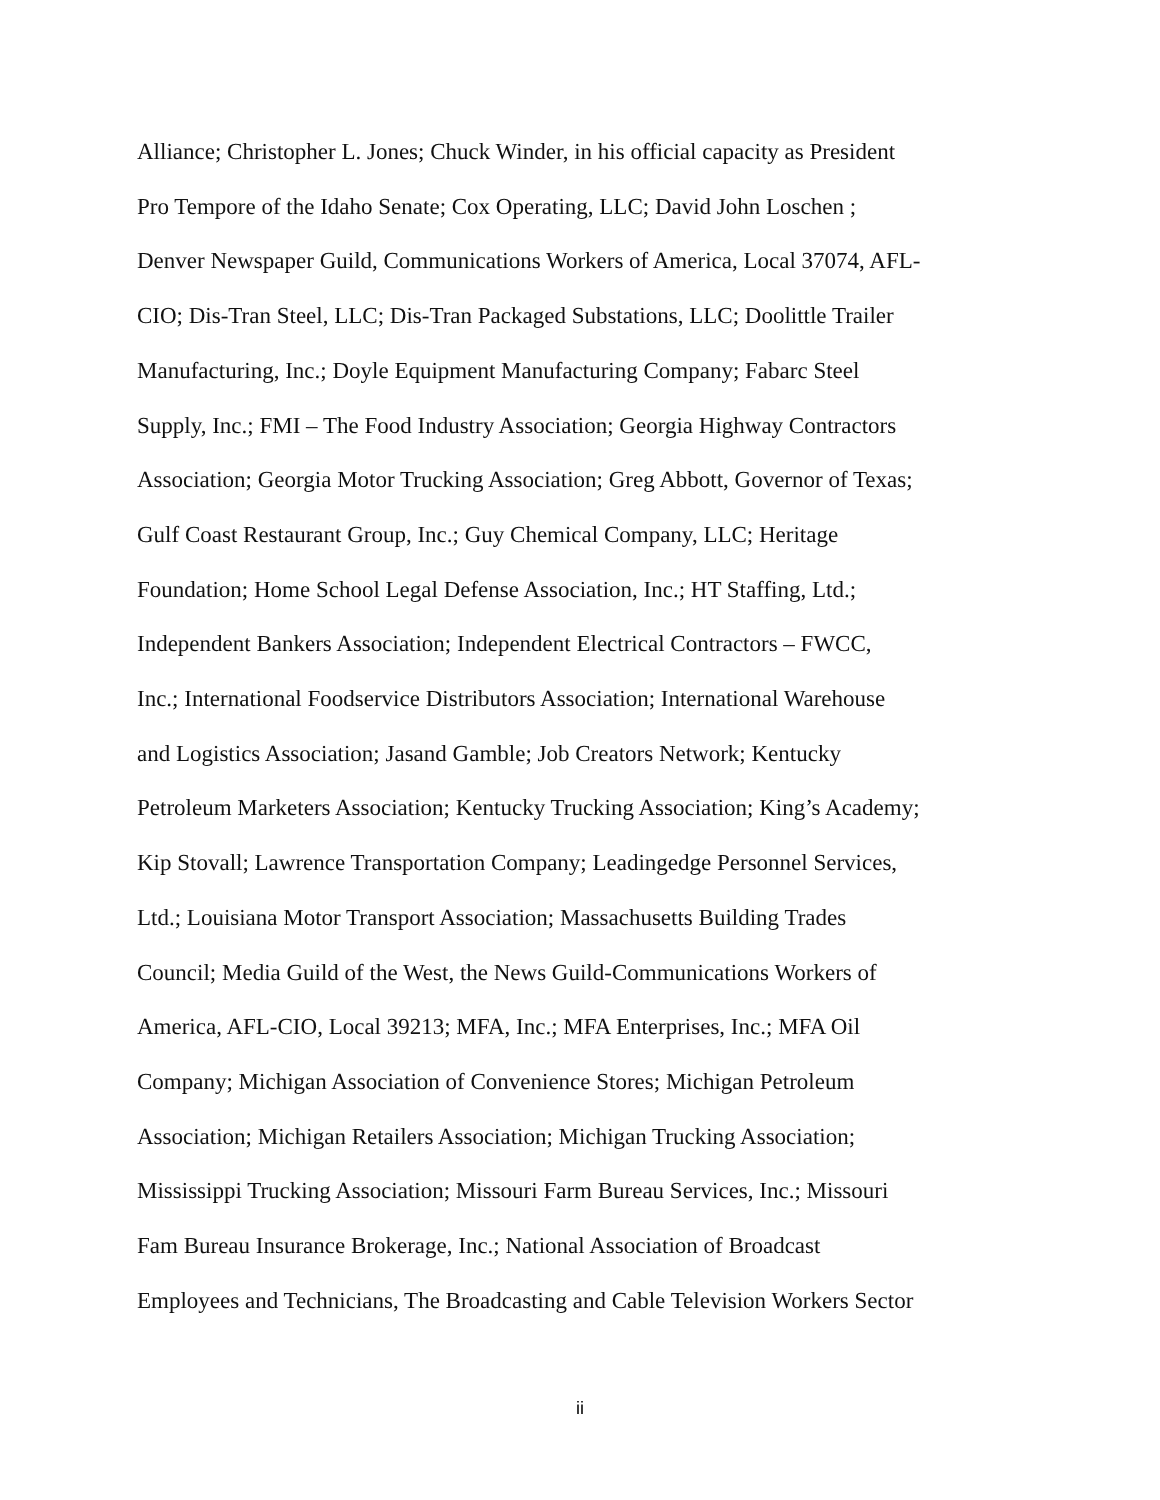Alliance; Christopher L. Jones; Chuck Winder, in his official capacity as President
Pro Tempore of the Idaho Senate; Cox Operating, LLC; David John Loschen ;
Denver Newspaper Guild, Communications Workers of America, Local 37074, AFL-
CIO; Dis-Tran Steel, LLC; Dis-Tran Packaged Substations, LLC; Doolittle Trailer
Manufacturing, Inc.; Doyle Equipment Manufacturing Company; Fabarc Steel
Supply, Inc.; FMI – The Food Industry Association; Georgia Highway Contractors
Association; Georgia Motor Trucking Association; Greg Abbott, Governor of Texas;
Gulf Coast Restaurant Group, Inc.; Guy Chemical Company, LLC; Heritage
Foundation; Home School Legal Defense Association, Inc.; HT Staffing, Ltd.;
Independent Bankers Association; Independent Electrical Contractors – FWCC,
Inc.; International Foodservice Distributors Association; International Warehouse
and Logistics Association; Jasand Gamble; Job Creators Network; Kentucky
Petroleum Marketers Association; Kentucky Trucking Association; King’s Academy;
Kip Stovall; Lawrence Transportation Company; Leadingedge Personnel Services,
Ltd.; Louisiana Motor Transport Association; Massachusetts Building Trades
Council; Media Guild of the West, the News Guild-Communications Workers of
America, AFL-CIO, Local 39213; MFA, Inc.; MFA Enterprises, Inc.; MFA Oil
Company; Michigan Association of Convenience Stores; Michigan Petroleum
Association; Michigan Retailers Association; Michigan Trucking Association;
Mississippi Trucking Association; Missouri Farm Bureau Services, Inc.; Missouri
Fam Bureau Insurance Brokerage, Inc.; National Association of Broadcast
Employees and Technicians, The Broadcasting and Cable Television Workers Sector
ii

## Task description
Select every line above that contains the word "Georgia", and copy it.

## Response below
Supply, Inc.; FMI – The Food Industry Association; Georgia Highway Contractors
Association; Georgia Motor Trucking Association; Greg Abbott, Governor of Texas;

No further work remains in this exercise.